A recent ad-effectiveness study by Meta and Nielsen confirmed what media planners have known for 70 years: the four most important factors in media impact are:
As digital media giants like Google and Meta have grown over the last twenty years, many marketers have built their careers around deterministic attribution, algorithmic optimizations, and more data than they know what to do with.
There has been so much trust developed in the marketing community around "the algo" (as if it was some kind of omniscient marketing deity that decided who made money and who didn't) that we've forgotten the basics.
If you don't have a compelling message -- repeated multiple times, for a sustained period of time -- people are less likely to buy your product.
That's all that used to matter before the rise of Big Data, but even today it's still the most effective.
People get bombarded with thousands of ads per day across hundreds of products. What are you going to do to stand out among the noise and actually convince people to make the purchase?
Here's how to interpret the study, and what to do to maximize your Facebook investment.
Research shows time and time again that creative is the #1 most impactful media lever. It should be eye-catching, compelling, and appropriate for your brand, product, audience, and environment.
If you are not 100% confident in your creative, do it again. Even if you are 100% confident in your creative, it's probably not good enough. No amount of creative optimization is enough (and that does not mean inundation of quantity, but true quality).
You've got a few fractions of a second before someone scrolls on, so it has to have that initial thumb-stopping component, but then quickly and convincingly establish credible value. If you feel like your product is too complex to explain in 15 seconds, then split up your message across multiple ads by funnel stage (brand > problem > solution > action).
The study found that showing an ad 2.25 times per week was 80% more effective than only once per week. This reinforces the common refrain that people need to see an ad 8-10 times a month in order to generate affinity.
If your Facebook account-level frequency is lower than 8 over the last month, you're spreading yourself too thin. More refined audience targeting, retargeting past video ad engagers, or aggressive audience exclusions are some ways to increase impression delivery against the same target.
I see hundreds of brands make a big mistake and give up on a campaign before it has even exited the learning phase.
Consumers need continuity in order to develop brand affinity and purchase intent. It's the constant reminder of a product that eventually gets someone to buy (some viral products can get away without doing this, but that's luck, not strategy).
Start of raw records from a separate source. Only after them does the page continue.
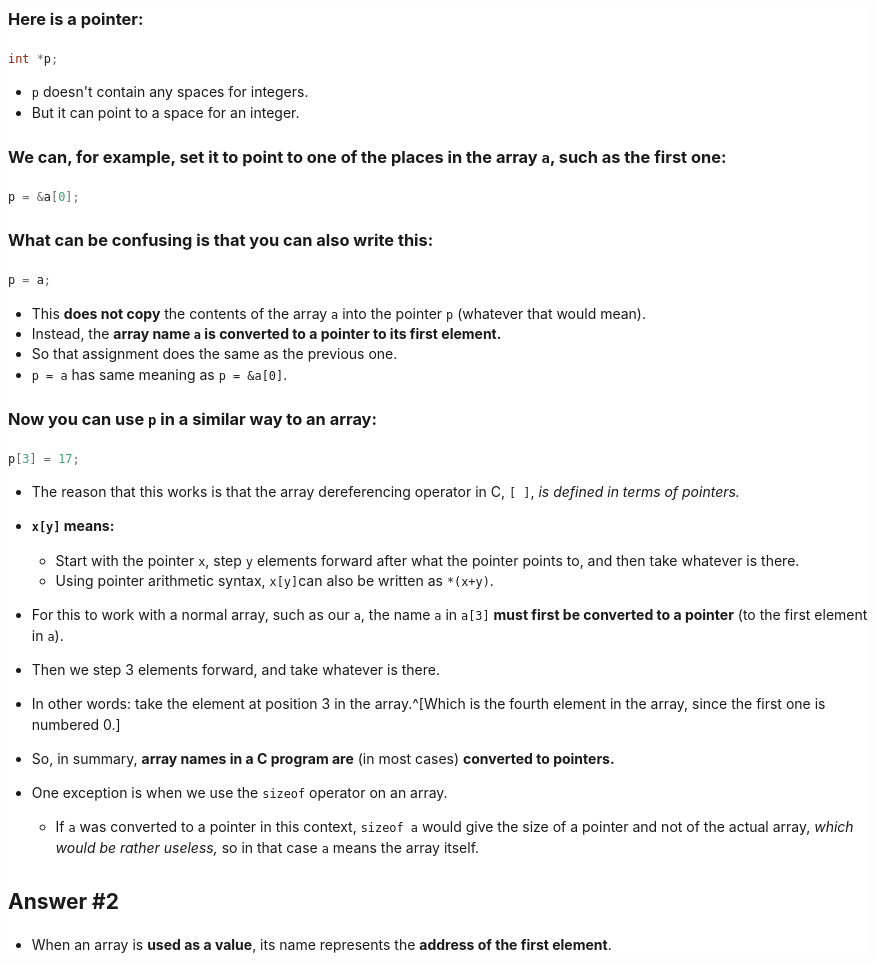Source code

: ### Here is a pointer:

```c
int *p;
```

- `p` doesn't contain any spaces for integers. 
- But it can point to a space for an integer. 

### We can, for example, set it to point to one of the places in the array `a`, such as the first one:

```c
p = &a[0];
```

### What can be confusing is that you can also write this:
```c
p = a;
```

- This **does not copy** the contents of the array `a` into the pointer `p` (whatever that would mean). 
- Instead, the **array name `a` is converted to a pointer to its first element.** 
- So that assignment does the same as the previous one.
- `p = a` has same meaning as `p = &a[0]`.

### Now you can use `p` in a similar way to an array:

```c
p[3] = 17;
```

- The reason that this works is that the array dereferencing operator in C, `[ ]`, *is defined in terms of pointers.* 
- **`x[y]` means:**	
	- Start with the pointer `x`, step `y` elements forward after what the pointer points to, and then take whatever is there. 
	- Using pointer arithmetic syntax, `x[y]`can also be written as `*(x+y)`.

- For this to work with a normal array, such as our `a`, the name `a` in `a[3]` **must first be converted to a pointer** (to the first element in `a`). 
- Then we step $3$ elements forward, and take whatever is there. 
- In other words: take the element at position $3$ in the array.^[Which is the fourth element in the array, since the first one is numbered $0$.]

- So, in summary, **array names in a C program are** (in most cases) **converted to pointers.** 
- One exception is when we use the `sizeof` operator on an array. 
	- If `a` was converted to a pointer in this context, `sizeof a` would give the size of a pointer and not of the actual array, *which would be rather useless,* so in that case `a` means the array itself.
## Answer #2
 - When an array is **used as a value**, its name represents the **address of the first element**.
It's fine to have test initiatives, but running an “evergreen” campaign for nearly a year is significantly better at driving incremental revenue than a short flight.
Spend more money, get more money
If you hammer the same 1,000 people hundreds of times, and all of them buy, it’s still not going to be a major needle mover. Even if you have a high frequency with awesome creative, honing in on a niche that is too tiny will never scale.
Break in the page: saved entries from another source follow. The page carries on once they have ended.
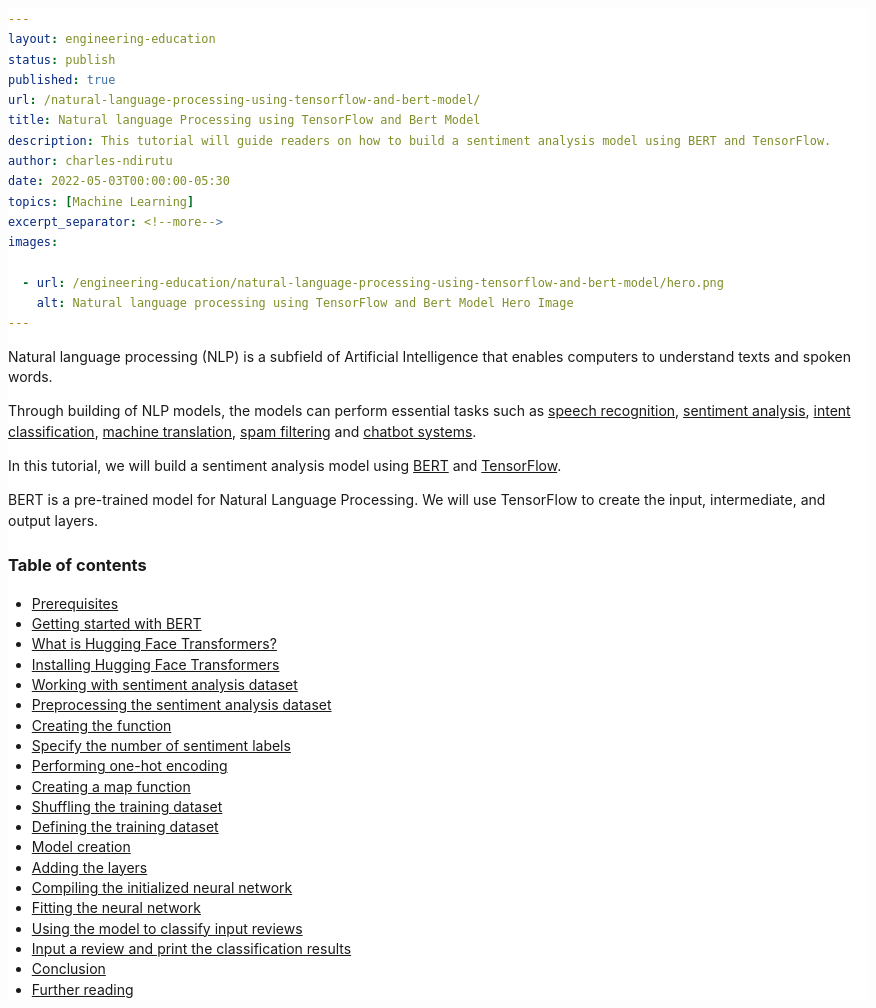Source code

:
 ```yaml
---
layout: engineering-education
status: publish
published: true
url: /natural-language-processing-using-tensorflow-and-bert-model/
title: Natural language Processing using TensorFlow and Bert Model
description: This tutorial will guide readers on how to build a sentiment analysis model using BERT and TensorFlow.
author: charles-ndirutu
date: 2022-05-03T00:00:00-05:30
topics: [Machine Learning]
excerpt_separator: <!--more-->
images:

  - url: /engineering-education/natural-language-processing-using-tensorflow-and-bert-model/hero.png 
    alt: Natural language processing using TensorFlow and Bert Model Hero Image
---
```

Natural language processing (NLP) is a subfield of Artificial Intelligence that enables computers to understand texts and spoken words. 

Through building of NLP models, the models can perform essential tasks such as [speech recognition](https://monkeylearn.com/blog/natural-language-processing-applications/#speech), [sentiment analysis](https://monkeylearn.com/blog/natural-language-processing-applications/#sentiment-analysis), [intent classification](https://monkeylearn.com/blog/natural-language-processing-applications/#intent), [machine translation](https://monkeylearn.com/blog/natural-language-processing-applications/#translation), [spam filtering](https://mailchimp.com/help/about-spam-filters/) and [chatbot systems](https://monkeylearn.com/blog/natural-language-processing-applications/#chatbots). 

In this tutorial, we will build a sentiment analysis model using [BERT](https://huggingface.co/docs/transformers/model_doc/bert) and [TensorFlow](https://www.tensorflow.org/). 

BERT is a pre-trained model for Natural Language Processing. We will use TensorFlow to create the input, intermediate, and output layers.

### Table of contents
- [Prerequisites](#prerequisites)
- [Getting started with BERT](#getting-started-with-bert)
- [What is Hugging Face Transformers?](#what-is-hugging-face-transformers)
- [Installing Hugging Face Transformers](#installing-hugging-face-transformers)
- [Working with sentiment analysis dataset](#working-with-sentiment-analysis-dataset)
- [Preprocessing the sentiment analysis dataset](#preprocessing-the-sentiment-analysis-dataset)
- [Creating the function](#creating-the-function)
- [Specify the number of sentiment labels](#specify-the-number-of-sentiment-labels)
- [Performing one-hot encoding](#performing-one-hot-encoding)
- [Creating a map function](#creating-a-map-function)
- [Shuffling the training dataset](#shuffling-the-training-dataset)
- [Defining the training dataset](#defining-the-training-dataset)
- [Model creation](#model-creation)
- [Adding the layers](#adding-the-layers)
- [Compiling the initialized neural network](#compiling-the-initialized-neural-network)
- [Fitting the neural network](#fitting-the-neural-network)
- [Using the model to classify input reviews](#using-the-model-to-classify-input-reviews)
- [Input a review and print the classification results](#input-a-review-and-print-the-classification-results)
- [Conclusion](#conclusion)
- [Further reading](#further-reading)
For most brands, that means spending more money. Reaching about 15% of the population has a much better shot of generating incremental revenue than serving ads to only 1%.
But crucially, in order to do so at a frequency that is heavy enough, you will need to invest. Building a brand and moving significant numbers of people to take action isn’t a cheap process.
Stop having blind faith in the algorithm
Somewhere during the last ten years, performance marketers have forgotten what it’s all about: connecting with potential customers. There are certain fundamentals that will likely never change, and simply giving Facebook your credit card, testing thousands of creative variations at $100 a piece, and hoping for the best won’t work for every brand (or arguably, most brands).
Follow the basics -- creative, frequency, continuity, reach -- and grow your revenue.